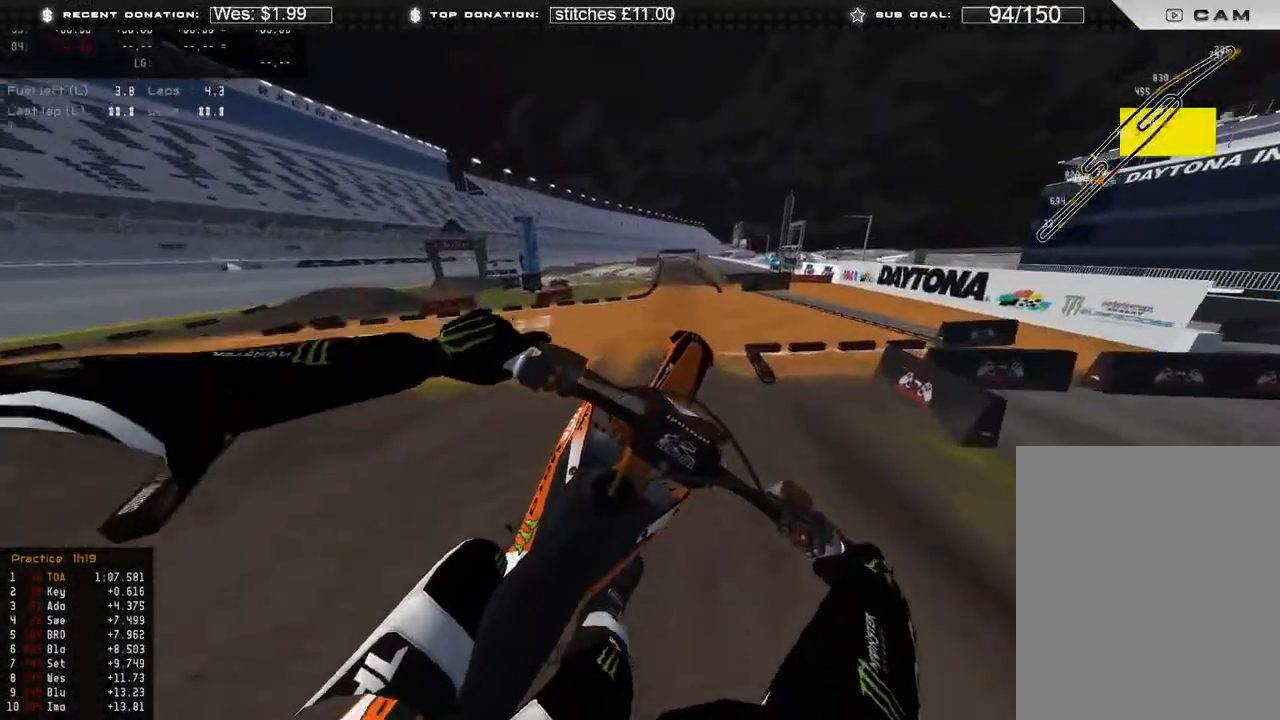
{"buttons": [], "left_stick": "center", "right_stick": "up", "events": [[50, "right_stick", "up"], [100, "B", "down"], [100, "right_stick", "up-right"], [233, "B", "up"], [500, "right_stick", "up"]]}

==

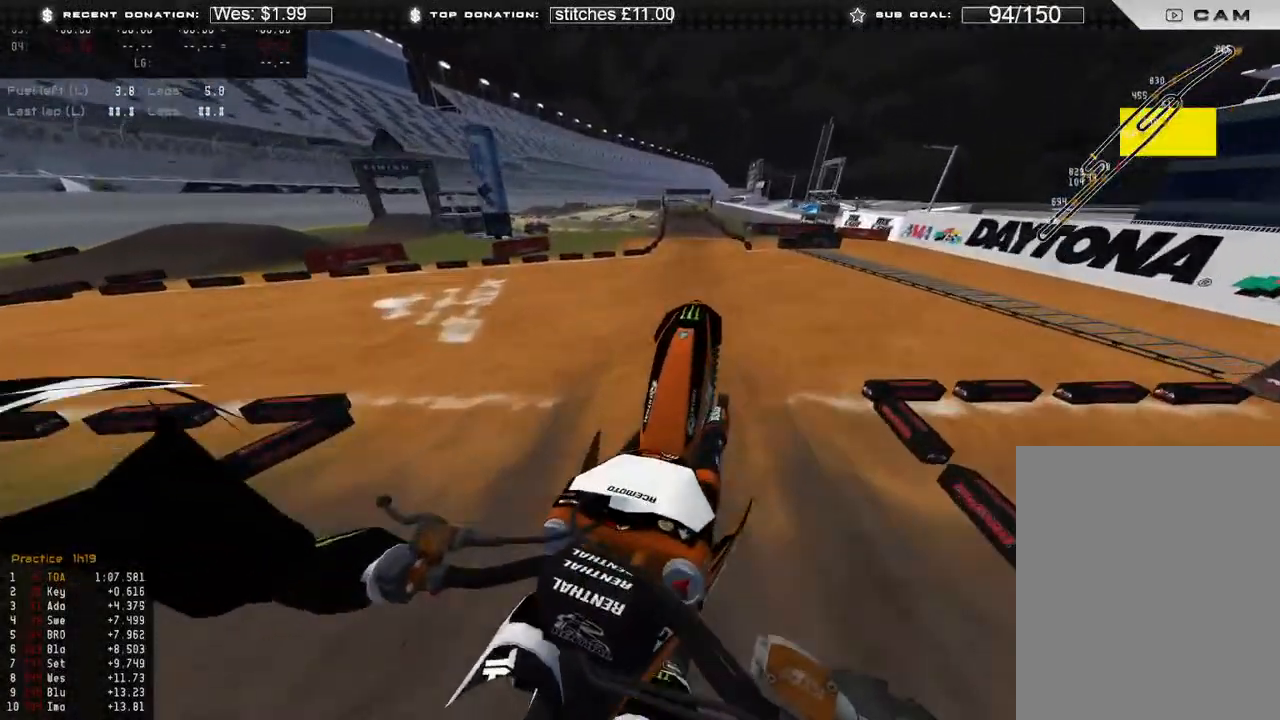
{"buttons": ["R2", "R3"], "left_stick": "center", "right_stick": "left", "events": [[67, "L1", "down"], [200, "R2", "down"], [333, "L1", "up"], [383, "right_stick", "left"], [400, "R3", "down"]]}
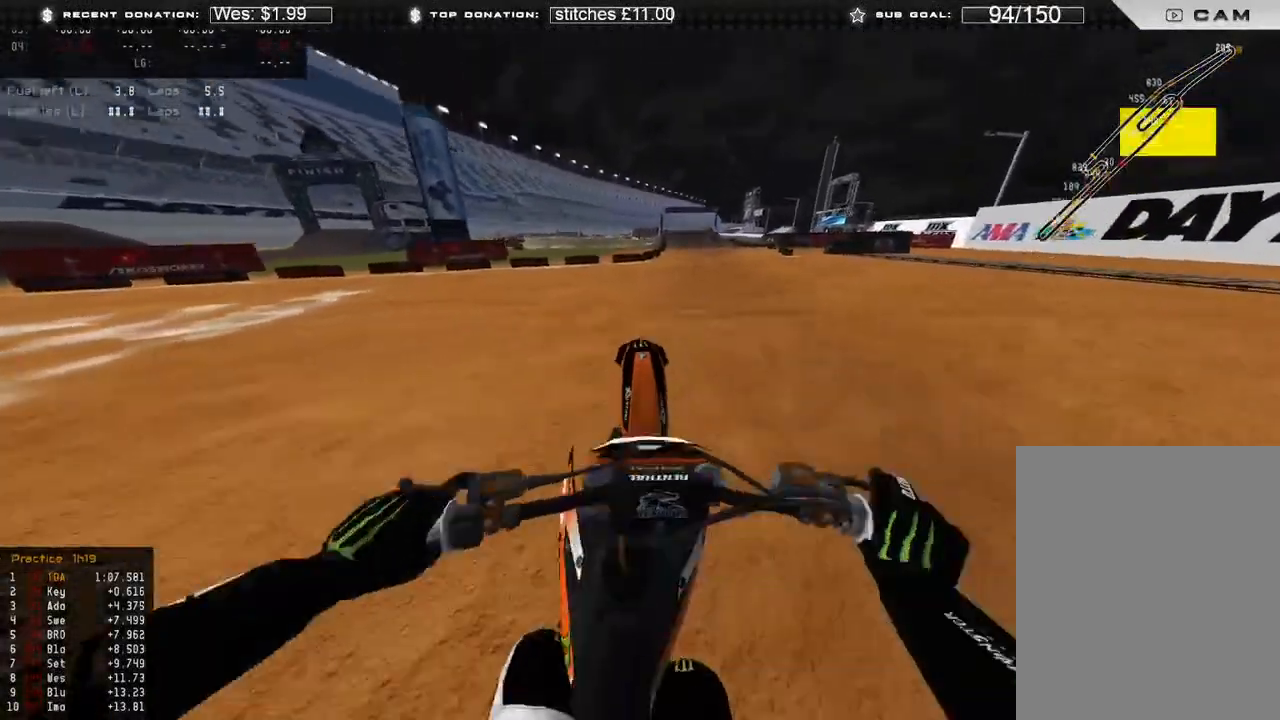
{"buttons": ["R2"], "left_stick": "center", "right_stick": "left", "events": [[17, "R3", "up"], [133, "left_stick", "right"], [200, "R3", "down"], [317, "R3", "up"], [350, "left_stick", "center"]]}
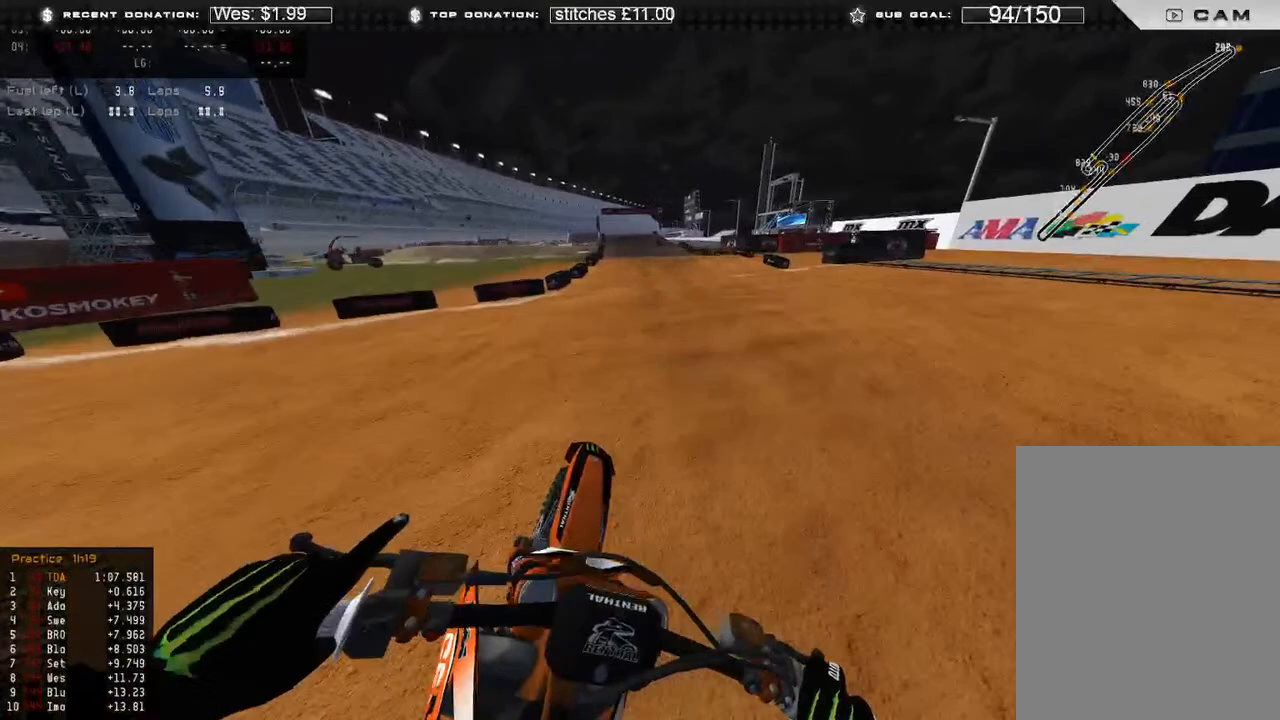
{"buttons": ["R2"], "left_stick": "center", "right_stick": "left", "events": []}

==

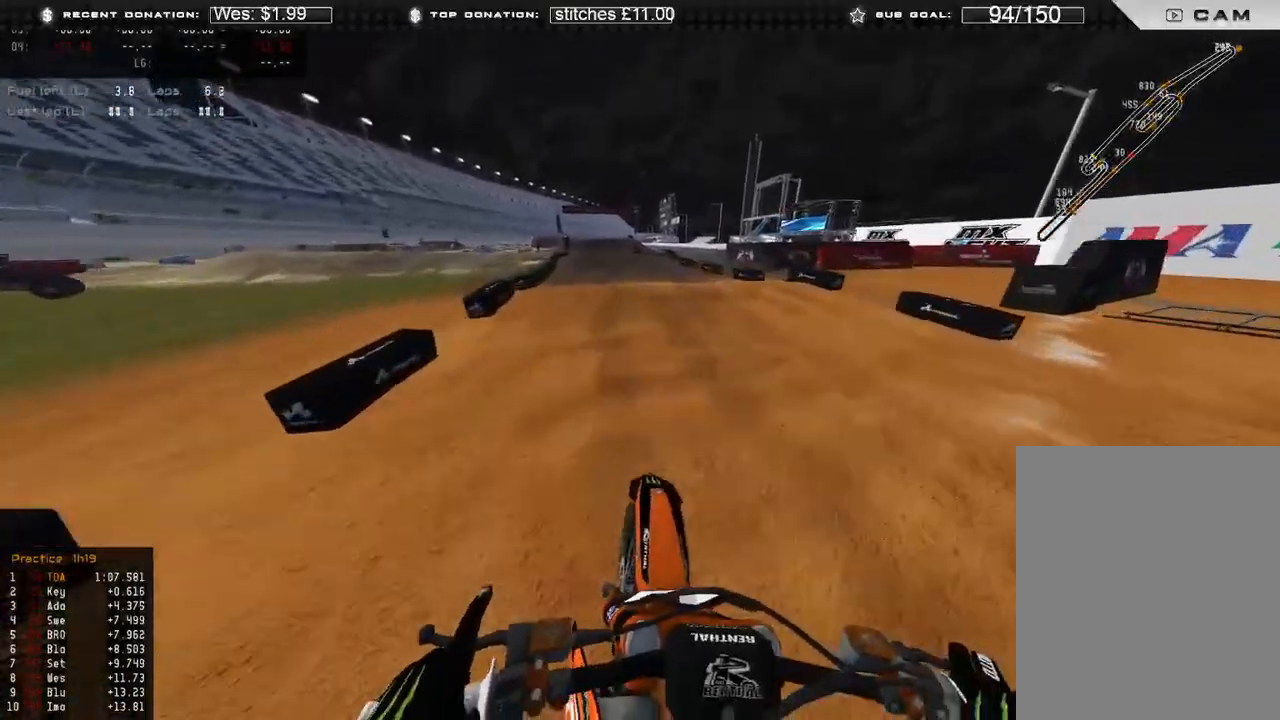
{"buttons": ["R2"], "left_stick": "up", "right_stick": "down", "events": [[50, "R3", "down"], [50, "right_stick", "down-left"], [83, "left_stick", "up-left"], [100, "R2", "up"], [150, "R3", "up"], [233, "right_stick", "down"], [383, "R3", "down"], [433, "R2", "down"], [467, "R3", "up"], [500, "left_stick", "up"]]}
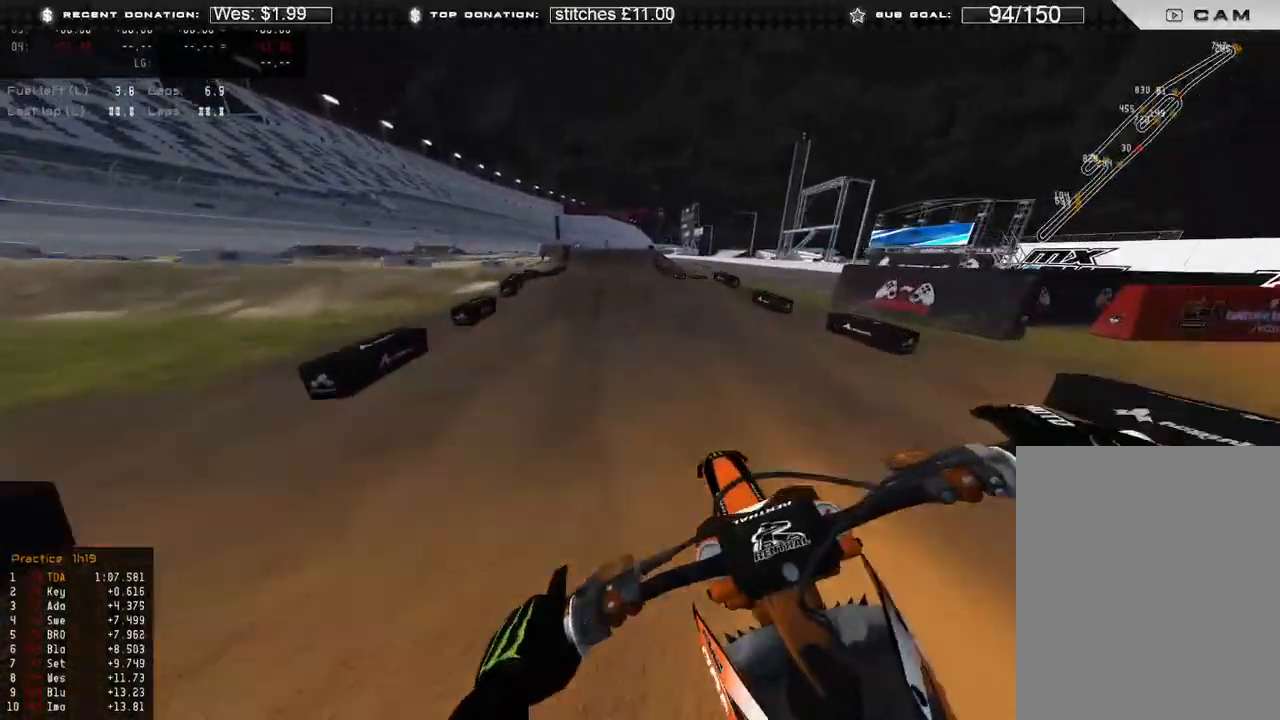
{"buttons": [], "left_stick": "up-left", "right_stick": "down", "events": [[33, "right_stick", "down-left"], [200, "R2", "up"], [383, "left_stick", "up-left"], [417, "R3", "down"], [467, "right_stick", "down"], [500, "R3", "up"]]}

> [PROBLEM TO WORK ON]: Only lines with the word "down" are wanted; pull each of them from the records.

> [OUTPUT BELOW]:
{"buttons": [], "left_stick": "center", "right_stick": "up", "events": [[50, "right_stick", "up"], [100, "B", "down"], [100, "right_stick", "up-right"], [233, "B", "up"], [500, "right_stick", "up"]]}
{"buttons": ["R2", "R3"], "left_stick": "center", "right_stick": "left", "events": [[67, "L1", "down"], [200, "R2", "down"], [333, "L1", "up"], [383, "right_stick", "left"], [400, "R3", "down"]]}
{"buttons": ["R2"], "left_stick": "center", "right_stick": "left", "events": [[17, "R3", "up"], [133, "left_stick", "right"], [200, "R3", "down"], [317, "R3", "up"], [350, "left_stick", "center"]]}
{"buttons": ["R2"], "left_stick": "up", "right_stick": "down", "events": [[50, "R3", "down"], [50, "right_stick", "down-left"], [83, "left_stick", "up-left"], [100, "R2", "up"], [150, "R3", "up"], [233, "right_stick", "down"], [383, "R3", "down"], [433, "R2", "down"], [467, "R3", "up"], [500, "left_stick", "up"]]}
{"buttons": [], "left_stick": "up-left", "right_stick": "down", "events": [[33, "right_stick", "down-left"], [200, "R2", "up"], [383, "left_stick", "up-left"], [417, "R3", "down"], [467, "right_stick", "down"], [500, "R3", "up"]]}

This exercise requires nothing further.